# [WRITTEN REQUEST]
Write out the records word for word, beginning at the start and stopping after the line that contains "It reads h=11 m=38".

Data entries:

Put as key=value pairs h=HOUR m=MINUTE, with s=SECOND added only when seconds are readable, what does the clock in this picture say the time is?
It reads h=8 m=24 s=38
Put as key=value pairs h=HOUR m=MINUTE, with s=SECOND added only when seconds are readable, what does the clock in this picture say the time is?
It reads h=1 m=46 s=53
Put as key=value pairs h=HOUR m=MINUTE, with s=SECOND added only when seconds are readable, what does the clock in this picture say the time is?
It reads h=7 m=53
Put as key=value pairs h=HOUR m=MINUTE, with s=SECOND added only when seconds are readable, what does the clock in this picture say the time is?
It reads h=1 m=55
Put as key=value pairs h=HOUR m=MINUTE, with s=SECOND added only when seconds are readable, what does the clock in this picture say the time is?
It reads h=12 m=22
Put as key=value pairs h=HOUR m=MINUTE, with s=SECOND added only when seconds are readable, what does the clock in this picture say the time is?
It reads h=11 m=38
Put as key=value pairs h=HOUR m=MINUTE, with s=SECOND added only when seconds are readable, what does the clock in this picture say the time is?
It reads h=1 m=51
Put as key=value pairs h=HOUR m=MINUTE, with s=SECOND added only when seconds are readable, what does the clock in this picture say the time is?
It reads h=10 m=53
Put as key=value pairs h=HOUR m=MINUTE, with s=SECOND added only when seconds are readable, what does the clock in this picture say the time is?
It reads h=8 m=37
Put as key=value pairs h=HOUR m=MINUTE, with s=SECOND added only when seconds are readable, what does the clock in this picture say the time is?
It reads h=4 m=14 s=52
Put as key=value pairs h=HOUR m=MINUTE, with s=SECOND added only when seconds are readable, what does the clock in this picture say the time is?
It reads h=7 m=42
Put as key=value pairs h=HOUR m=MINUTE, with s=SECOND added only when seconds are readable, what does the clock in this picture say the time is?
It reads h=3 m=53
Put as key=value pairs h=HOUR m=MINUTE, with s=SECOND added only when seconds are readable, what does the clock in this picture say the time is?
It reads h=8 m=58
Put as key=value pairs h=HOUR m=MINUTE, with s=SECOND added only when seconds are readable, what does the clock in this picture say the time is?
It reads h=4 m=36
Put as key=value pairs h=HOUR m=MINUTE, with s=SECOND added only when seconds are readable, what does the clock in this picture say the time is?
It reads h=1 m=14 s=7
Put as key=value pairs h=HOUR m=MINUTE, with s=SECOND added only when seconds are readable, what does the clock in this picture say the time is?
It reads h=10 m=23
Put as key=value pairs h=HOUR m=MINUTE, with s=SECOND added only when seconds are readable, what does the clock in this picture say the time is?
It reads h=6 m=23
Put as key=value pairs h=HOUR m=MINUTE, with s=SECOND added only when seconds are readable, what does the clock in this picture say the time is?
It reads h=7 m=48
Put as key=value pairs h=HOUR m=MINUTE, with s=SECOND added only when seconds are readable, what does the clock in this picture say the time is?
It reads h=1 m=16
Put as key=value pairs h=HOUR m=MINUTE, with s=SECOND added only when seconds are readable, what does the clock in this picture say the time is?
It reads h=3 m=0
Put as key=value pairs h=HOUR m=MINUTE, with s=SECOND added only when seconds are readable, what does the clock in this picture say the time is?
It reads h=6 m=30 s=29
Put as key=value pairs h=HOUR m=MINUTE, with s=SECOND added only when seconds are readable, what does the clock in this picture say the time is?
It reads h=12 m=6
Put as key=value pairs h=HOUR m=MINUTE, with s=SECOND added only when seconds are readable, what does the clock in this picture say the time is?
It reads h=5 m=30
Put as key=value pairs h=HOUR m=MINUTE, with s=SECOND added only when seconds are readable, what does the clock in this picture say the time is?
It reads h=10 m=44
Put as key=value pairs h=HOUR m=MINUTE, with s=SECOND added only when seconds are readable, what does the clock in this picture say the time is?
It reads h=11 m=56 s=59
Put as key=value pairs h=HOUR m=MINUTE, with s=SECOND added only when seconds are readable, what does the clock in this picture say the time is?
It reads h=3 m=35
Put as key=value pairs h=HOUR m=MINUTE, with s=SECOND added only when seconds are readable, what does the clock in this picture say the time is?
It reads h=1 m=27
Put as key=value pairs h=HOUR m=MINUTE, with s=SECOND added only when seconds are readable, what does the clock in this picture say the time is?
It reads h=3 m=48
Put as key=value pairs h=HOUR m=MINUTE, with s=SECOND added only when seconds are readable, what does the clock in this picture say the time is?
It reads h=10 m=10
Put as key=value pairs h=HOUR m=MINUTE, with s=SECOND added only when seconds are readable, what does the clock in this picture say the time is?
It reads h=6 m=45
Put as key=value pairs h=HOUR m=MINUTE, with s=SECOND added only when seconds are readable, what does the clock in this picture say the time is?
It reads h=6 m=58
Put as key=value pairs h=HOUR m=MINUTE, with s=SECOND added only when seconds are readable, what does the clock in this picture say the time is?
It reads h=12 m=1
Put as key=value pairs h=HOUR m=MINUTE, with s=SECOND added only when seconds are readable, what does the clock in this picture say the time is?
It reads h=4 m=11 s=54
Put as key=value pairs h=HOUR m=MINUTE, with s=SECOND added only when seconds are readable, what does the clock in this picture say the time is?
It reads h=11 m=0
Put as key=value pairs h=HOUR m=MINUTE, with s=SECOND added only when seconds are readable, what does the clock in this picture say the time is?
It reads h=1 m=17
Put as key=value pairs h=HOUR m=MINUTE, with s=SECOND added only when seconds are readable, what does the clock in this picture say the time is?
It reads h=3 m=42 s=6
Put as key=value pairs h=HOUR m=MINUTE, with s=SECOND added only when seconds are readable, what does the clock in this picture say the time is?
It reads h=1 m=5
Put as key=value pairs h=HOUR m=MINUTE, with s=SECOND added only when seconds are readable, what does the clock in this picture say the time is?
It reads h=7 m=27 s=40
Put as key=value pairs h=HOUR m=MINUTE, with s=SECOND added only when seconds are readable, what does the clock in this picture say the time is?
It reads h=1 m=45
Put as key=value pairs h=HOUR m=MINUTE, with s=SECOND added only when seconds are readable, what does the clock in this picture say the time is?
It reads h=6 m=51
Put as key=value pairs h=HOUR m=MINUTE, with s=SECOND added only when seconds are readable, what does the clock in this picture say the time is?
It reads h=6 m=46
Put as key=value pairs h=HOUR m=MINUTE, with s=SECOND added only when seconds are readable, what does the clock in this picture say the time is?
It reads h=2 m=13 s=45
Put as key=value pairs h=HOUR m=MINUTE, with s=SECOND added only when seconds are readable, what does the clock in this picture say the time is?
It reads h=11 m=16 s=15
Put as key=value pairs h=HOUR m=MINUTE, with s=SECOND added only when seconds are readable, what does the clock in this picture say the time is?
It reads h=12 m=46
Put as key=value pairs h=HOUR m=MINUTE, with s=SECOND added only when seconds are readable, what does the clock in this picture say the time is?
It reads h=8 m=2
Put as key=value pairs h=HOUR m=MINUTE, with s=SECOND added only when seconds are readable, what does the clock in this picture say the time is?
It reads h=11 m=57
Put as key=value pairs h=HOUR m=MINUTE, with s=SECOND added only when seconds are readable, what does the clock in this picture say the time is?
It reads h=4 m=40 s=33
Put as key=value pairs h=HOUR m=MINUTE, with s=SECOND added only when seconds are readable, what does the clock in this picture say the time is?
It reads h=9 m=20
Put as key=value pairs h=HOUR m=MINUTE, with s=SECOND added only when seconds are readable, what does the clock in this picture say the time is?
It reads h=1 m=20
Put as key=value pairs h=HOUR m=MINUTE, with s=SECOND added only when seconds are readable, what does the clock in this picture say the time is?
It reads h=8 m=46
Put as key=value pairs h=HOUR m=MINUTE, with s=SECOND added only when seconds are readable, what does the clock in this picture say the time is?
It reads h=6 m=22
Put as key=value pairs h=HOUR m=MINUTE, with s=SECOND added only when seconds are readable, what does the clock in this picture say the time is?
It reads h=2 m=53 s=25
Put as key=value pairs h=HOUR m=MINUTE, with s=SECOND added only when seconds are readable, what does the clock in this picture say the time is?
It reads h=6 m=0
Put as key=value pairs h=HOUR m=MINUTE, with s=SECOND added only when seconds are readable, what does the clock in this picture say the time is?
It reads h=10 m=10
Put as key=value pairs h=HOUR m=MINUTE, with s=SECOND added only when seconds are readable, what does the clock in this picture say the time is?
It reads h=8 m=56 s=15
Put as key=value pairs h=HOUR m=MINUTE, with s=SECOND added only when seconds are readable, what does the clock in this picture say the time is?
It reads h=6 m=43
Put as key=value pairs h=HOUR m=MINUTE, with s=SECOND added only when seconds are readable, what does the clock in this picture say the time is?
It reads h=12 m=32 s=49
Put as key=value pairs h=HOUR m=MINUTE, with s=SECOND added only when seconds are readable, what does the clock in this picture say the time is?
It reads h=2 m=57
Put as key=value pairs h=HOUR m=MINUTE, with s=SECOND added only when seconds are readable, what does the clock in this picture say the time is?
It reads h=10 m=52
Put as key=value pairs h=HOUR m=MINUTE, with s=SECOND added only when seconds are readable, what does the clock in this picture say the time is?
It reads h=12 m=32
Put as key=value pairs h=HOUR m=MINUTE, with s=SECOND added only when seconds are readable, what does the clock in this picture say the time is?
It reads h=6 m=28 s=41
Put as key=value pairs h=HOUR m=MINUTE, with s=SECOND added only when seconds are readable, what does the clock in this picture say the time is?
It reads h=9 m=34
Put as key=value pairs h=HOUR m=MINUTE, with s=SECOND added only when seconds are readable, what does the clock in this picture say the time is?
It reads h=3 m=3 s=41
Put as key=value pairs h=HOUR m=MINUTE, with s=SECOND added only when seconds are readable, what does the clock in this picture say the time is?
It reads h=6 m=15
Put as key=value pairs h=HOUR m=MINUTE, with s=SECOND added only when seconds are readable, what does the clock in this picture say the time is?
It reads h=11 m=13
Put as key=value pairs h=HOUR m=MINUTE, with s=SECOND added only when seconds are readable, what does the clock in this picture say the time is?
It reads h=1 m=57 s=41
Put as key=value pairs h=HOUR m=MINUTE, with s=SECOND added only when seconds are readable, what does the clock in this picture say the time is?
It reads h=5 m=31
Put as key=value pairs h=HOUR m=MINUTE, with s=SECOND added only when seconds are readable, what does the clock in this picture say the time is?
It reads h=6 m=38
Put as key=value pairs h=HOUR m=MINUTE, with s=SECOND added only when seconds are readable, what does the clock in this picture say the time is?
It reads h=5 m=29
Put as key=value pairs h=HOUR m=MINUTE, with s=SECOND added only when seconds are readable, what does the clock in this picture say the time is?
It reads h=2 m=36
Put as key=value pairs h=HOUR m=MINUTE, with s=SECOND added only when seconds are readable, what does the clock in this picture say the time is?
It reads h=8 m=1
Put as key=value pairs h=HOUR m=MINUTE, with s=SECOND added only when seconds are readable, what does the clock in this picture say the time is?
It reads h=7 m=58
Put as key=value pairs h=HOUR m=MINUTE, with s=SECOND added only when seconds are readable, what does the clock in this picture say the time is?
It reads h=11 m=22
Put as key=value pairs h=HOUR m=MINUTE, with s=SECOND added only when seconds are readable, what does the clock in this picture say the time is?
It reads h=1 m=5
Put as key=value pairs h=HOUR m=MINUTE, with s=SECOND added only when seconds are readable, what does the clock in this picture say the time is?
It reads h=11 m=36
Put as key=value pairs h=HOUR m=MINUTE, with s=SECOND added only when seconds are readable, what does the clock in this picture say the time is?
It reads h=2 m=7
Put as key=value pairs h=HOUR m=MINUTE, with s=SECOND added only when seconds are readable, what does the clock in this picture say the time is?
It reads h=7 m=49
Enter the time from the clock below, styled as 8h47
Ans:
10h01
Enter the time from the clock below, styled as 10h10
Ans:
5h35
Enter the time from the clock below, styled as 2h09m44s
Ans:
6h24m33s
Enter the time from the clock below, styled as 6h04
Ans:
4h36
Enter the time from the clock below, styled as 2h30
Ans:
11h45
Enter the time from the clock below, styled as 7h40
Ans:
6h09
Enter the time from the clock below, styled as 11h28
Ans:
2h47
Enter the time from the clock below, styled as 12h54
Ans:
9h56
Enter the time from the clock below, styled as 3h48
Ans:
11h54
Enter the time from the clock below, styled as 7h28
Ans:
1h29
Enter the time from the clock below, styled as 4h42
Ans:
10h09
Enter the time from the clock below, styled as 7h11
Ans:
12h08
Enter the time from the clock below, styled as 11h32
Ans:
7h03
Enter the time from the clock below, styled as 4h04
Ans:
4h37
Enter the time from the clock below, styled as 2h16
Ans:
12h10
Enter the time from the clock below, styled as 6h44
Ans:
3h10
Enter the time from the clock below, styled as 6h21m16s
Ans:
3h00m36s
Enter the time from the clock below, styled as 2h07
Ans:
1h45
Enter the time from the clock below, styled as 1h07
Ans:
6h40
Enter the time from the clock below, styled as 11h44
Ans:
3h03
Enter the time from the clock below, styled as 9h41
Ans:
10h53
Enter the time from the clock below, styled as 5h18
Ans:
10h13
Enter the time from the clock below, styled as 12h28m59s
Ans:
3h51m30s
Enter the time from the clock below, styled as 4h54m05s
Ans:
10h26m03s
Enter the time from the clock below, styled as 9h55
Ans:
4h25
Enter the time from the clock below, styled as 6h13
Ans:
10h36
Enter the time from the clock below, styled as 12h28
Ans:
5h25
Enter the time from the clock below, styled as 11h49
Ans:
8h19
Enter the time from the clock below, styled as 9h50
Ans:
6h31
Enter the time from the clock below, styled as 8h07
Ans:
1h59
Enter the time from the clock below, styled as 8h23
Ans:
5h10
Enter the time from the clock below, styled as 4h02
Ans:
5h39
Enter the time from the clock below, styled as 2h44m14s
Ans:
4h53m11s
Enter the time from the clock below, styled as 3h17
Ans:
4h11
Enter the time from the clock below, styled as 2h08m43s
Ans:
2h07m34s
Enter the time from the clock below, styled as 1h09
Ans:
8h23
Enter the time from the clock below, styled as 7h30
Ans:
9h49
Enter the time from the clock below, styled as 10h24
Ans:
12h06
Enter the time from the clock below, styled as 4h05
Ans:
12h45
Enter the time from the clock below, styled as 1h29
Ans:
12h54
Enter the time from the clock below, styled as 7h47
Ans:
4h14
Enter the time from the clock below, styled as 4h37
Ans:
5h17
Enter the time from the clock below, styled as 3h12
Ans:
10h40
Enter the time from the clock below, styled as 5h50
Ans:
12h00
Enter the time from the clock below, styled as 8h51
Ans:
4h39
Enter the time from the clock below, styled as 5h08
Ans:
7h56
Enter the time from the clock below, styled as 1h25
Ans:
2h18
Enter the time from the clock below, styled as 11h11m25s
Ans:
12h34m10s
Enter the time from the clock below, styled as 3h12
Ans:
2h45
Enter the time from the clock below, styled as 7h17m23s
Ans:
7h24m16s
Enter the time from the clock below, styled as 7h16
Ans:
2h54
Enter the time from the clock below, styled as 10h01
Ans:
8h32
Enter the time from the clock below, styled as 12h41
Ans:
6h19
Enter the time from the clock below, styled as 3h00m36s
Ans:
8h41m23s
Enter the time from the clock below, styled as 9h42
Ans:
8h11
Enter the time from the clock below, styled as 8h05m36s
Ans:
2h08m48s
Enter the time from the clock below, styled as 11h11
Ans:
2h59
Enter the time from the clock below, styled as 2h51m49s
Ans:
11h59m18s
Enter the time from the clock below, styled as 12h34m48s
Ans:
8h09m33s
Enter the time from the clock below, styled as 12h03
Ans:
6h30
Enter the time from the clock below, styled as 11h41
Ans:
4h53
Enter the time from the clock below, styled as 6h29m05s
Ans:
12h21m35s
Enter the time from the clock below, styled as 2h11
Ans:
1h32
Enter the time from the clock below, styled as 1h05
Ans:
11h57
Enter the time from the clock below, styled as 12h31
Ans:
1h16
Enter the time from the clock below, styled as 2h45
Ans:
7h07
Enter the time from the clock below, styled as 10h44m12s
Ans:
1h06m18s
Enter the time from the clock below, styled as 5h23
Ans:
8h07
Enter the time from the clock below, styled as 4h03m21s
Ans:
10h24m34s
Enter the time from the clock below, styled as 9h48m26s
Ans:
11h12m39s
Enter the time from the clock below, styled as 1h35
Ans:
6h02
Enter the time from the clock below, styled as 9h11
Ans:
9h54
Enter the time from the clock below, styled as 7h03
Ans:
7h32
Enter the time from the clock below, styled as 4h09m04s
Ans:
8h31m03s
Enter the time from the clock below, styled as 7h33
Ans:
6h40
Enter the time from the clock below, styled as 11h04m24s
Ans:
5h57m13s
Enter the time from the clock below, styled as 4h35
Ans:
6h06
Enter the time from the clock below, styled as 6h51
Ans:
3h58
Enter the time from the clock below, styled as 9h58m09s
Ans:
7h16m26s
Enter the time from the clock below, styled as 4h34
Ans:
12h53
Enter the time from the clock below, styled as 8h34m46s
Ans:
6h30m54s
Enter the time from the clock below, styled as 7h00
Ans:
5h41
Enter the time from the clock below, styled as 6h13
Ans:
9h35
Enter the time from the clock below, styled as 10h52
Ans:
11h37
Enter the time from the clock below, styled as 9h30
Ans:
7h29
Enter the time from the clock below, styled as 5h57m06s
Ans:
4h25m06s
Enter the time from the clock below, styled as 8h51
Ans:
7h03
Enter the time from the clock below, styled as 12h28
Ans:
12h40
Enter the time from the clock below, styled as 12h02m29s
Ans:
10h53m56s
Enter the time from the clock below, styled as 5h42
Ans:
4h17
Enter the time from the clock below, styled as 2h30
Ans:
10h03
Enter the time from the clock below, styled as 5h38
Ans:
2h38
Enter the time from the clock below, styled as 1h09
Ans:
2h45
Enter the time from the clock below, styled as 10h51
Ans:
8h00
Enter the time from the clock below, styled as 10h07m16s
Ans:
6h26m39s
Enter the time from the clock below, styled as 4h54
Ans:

# [RESPONSE TO THIS EXERCISE]
Put as key=value pairs h=HOUR m=MINUTE, with s=SECOND added only when seconds are readable, what does the clock in this picture say the time is?
It reads h=8 m=24 s=38
Put as key=value pairs h=HOUR m=MINUTE, with s=SECOND added only when seconds are readable, what does the clock in this picture say the time is?
It reads h=1 m=46 s=53
Put as key=value pairs h=HOUR m=MINUTE, with s=SECOND added only when seconds are readable, what does the clock in this picture say the time is?
It reads h=7 m=53
Put as key=value pairs h=HOUR m=MINUTE, with s=SECOND added only when seconds are readable, what does the clock in this picture say the time is?
It reads h=1 m=55
Put as key=value pairs h=HOUR m=MINUTE, with s=SECOND added only when seconds are readable, what does the clock in this picture say the time is?
It reads h=12 m=22
Put as key=value pairs h=HOUR m=MINUTE, with s=SECOND added only when seconds are readable, what does the clock in this picture say the time is?
It reads h=11 m=38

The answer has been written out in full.